■ **WORK TO BE COMPLETED**:
For the entries below, the expected answer is the line with "บางคนชอบเอาต์ด", the line with "de gunoi din acelasi material.", and every line between them, exactly as written, and nothing more.

===== EXCERPTED DATA =====

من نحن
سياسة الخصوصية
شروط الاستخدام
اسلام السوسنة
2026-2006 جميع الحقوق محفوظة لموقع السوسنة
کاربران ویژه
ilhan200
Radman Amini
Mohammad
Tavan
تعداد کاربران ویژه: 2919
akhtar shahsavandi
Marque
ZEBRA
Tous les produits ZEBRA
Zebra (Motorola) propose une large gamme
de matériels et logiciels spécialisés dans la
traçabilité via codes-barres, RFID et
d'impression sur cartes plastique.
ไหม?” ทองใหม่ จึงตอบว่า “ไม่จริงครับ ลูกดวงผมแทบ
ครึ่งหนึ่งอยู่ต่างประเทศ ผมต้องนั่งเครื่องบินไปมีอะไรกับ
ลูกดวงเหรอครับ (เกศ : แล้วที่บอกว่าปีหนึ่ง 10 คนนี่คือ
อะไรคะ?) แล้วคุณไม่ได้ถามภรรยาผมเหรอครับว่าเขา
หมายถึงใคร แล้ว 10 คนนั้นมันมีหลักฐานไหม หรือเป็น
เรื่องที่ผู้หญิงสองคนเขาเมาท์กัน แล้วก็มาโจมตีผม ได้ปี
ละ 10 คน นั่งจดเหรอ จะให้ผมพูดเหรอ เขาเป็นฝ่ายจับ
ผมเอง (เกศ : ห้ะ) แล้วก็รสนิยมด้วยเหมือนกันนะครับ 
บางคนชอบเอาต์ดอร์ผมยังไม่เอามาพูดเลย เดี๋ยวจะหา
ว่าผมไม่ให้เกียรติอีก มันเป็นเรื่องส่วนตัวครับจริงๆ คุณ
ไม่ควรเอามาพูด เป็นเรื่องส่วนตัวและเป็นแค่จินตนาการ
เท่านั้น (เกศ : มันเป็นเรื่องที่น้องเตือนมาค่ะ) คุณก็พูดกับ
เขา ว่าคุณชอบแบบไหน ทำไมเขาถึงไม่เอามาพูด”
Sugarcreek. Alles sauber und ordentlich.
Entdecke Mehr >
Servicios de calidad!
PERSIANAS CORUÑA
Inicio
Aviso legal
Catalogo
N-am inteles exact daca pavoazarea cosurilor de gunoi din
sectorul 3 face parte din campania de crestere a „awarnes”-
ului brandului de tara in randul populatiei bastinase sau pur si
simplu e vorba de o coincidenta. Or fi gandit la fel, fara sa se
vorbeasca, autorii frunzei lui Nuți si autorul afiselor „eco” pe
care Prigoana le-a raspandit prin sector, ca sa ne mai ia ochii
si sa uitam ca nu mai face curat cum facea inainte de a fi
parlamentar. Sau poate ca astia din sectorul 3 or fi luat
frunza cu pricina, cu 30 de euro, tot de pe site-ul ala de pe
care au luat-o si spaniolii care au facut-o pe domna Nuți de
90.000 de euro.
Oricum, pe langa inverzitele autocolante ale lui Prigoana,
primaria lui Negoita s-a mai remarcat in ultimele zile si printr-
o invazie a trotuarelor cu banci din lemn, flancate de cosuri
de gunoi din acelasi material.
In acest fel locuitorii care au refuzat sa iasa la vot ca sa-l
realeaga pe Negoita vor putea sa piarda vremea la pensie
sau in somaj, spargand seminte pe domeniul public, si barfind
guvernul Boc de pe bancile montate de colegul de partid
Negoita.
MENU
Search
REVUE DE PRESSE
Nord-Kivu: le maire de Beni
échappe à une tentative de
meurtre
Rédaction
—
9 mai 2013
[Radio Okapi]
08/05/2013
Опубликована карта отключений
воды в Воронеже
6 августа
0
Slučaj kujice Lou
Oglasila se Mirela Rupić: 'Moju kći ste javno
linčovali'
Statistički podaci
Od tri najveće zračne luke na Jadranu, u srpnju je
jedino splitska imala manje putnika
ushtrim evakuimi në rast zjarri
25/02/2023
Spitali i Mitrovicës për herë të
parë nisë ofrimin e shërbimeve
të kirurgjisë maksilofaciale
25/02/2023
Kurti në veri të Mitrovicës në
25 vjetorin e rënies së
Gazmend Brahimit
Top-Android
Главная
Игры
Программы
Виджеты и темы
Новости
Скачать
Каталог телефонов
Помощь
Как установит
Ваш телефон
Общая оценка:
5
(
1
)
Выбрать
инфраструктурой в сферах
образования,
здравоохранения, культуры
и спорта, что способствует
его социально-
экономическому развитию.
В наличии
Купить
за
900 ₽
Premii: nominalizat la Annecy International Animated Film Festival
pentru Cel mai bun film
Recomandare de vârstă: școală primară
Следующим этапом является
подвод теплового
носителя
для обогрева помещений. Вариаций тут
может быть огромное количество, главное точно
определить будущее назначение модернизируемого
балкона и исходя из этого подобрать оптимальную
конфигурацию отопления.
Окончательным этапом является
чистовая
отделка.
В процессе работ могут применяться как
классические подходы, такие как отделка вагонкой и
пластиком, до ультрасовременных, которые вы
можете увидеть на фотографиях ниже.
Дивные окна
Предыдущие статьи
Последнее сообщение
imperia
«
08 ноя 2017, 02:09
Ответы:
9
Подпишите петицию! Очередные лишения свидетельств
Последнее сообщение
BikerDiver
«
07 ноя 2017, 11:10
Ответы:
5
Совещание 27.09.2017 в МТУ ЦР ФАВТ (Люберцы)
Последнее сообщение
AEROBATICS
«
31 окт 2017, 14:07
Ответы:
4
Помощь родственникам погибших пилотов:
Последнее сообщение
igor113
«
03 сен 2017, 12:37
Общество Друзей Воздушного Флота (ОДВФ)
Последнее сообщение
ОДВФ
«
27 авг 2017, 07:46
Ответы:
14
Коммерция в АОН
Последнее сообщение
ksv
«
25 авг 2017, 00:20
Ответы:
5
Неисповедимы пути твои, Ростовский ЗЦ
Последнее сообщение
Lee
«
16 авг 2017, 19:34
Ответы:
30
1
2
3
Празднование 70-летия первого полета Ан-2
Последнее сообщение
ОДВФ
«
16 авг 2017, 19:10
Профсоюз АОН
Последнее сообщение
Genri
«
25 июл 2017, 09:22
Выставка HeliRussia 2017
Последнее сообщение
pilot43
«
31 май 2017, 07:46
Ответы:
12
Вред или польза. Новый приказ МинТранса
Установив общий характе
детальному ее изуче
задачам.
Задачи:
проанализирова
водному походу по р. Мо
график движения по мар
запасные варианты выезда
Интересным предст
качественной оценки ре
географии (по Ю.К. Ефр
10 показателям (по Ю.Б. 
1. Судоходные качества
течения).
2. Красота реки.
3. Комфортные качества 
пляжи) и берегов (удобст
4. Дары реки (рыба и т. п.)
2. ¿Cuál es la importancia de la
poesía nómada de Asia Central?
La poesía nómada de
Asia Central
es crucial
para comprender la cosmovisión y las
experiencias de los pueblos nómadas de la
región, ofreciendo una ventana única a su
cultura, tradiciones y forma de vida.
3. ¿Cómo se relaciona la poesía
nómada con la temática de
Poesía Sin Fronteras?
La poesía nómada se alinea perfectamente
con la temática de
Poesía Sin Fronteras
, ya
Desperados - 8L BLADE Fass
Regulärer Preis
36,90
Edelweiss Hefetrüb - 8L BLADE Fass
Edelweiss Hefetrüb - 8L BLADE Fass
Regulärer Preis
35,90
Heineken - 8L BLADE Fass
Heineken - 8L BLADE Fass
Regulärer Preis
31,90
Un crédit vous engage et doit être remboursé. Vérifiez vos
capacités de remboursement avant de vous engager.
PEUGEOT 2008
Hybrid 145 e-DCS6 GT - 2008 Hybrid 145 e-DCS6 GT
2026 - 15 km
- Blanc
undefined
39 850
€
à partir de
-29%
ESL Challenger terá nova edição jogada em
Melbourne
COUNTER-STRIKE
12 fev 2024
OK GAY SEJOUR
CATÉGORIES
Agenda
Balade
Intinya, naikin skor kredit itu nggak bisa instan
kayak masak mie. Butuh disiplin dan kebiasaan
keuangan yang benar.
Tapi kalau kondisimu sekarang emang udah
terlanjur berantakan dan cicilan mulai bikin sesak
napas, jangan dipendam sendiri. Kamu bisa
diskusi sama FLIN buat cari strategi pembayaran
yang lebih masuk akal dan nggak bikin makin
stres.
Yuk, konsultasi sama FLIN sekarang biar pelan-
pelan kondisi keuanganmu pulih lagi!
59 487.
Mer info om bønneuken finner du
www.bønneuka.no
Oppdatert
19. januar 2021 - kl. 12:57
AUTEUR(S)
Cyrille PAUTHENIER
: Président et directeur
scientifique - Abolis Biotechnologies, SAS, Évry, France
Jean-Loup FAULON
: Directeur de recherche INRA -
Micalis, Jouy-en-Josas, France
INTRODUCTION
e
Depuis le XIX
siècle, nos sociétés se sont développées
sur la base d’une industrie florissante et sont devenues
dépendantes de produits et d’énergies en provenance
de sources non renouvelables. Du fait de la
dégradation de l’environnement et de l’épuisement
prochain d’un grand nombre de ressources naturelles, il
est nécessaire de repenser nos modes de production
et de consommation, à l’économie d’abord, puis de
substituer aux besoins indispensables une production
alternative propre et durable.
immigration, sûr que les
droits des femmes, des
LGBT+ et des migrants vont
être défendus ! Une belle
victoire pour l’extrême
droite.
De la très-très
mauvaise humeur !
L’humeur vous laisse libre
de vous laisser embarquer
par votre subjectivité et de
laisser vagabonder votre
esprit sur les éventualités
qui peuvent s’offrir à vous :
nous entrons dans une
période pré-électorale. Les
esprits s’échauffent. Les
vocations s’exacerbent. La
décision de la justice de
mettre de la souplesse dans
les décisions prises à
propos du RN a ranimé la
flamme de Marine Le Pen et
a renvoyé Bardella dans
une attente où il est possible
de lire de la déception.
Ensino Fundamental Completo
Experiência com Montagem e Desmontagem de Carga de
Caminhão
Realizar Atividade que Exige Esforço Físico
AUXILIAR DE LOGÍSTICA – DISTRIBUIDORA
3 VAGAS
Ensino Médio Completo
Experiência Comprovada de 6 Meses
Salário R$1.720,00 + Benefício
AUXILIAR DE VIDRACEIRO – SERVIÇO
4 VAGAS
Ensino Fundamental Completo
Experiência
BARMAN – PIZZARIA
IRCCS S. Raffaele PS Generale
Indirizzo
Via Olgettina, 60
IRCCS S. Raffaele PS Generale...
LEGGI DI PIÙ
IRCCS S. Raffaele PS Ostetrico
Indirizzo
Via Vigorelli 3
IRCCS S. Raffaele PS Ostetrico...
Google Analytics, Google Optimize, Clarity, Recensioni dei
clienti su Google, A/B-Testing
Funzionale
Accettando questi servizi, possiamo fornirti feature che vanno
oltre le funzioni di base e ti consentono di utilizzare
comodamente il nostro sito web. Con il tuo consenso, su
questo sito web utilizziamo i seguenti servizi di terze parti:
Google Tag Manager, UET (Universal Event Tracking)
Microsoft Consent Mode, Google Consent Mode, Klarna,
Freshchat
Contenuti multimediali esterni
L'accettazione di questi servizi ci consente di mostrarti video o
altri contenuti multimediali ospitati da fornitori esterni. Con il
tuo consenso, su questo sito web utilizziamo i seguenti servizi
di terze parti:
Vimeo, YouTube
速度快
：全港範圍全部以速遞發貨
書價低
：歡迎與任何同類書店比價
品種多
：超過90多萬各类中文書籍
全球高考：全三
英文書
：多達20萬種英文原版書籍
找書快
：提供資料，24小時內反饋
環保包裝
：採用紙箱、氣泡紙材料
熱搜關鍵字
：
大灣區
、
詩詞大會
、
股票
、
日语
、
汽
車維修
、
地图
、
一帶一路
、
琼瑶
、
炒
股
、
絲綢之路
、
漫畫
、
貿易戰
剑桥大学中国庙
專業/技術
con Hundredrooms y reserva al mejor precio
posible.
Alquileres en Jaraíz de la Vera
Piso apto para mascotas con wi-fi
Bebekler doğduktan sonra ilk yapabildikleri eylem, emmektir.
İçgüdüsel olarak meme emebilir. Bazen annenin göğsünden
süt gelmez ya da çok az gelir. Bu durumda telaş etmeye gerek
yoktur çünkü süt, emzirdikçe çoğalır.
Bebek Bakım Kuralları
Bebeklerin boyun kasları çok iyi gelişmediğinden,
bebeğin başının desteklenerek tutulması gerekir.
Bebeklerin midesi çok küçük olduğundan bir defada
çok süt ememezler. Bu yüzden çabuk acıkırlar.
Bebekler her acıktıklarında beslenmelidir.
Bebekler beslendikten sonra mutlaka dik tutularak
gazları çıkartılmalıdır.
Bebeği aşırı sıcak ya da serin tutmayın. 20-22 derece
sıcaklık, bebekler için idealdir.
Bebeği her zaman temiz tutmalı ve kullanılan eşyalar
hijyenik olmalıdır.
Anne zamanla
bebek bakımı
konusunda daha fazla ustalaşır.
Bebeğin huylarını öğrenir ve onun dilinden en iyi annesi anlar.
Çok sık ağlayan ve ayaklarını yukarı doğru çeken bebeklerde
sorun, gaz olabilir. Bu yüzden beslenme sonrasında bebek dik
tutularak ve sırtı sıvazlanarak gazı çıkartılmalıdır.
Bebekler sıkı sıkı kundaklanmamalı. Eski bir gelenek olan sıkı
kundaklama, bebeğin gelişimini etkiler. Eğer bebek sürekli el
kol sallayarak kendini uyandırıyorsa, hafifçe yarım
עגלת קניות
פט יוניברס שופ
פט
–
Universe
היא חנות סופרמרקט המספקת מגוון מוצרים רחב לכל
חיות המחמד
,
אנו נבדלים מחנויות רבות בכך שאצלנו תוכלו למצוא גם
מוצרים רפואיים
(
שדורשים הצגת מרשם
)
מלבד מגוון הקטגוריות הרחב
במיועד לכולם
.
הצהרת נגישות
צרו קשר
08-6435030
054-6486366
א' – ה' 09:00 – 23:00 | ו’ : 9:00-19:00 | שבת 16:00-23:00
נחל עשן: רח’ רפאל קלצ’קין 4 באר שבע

=====

■ **EXERCISE RESPONSE**:
บางคนชอบเอาต์ดอร์ผมยังไม่เอามาพูดเลย เดี๋ยวจะหา
ว่าผมไม่ให้เกียรติอีก มันเป็นเรื่องส่วนตัวครับจริงๆ คุณ
ไม่ควรเอามาพูด เป็นเรื่องส่วนตัวและเป็นแค่จินตนาการ
เท่านั้น (เกศ : มันเป็นเรื่องที่น้องเตือนมาค่ะ) คุณก็พูดกับ
เขา ว่าคุณชอบแบบไหน ทำไมเขาถึงไม่เอามาพูด”
Sugarcreek. Alles sauber und ordentlich.
Entdecke Mehr >
Servicios de calidad!
PERSIANAS CORUÑA
Inicio
Aviso legal
Catalogo
N-am inteles exact daca pavoazarea cosurilor de gunoi din
sectorul 3 face parte din campania de crestere a „awarnes”-
ului brandului de tara in randul populatiei bastinase sau pur si
simplu e vorba de o coincidenta. Or fi gandit la fel, fara sa se
vorbeasca, autorii frunzei lui Nuți si autorul afiselor „eco” pe
care Prigoana le-a raspandit prin sector, ca sa ne mai ia ochii
si sa uitam ca nu mai face curat cum facea inainte de a fi
parlamentar. Sau poate ca astia din sectorul 3 or fi luat
frunza cu pricina, cu 30 de euro, tot de pe site-ul ala de pe
care au luat-o si spaniolii care au facut-o pe domna Nuți de
90.000 de euro.
Oricum, pe langa inverzitele autocolante ale lui Prigoana,
primaria lui Negoita s-a mai remarcat in ultimele zile si printr-
o invazie a trotuarelor cu banci din lemn, flancate de cosuri
de gunoi din acelasi material.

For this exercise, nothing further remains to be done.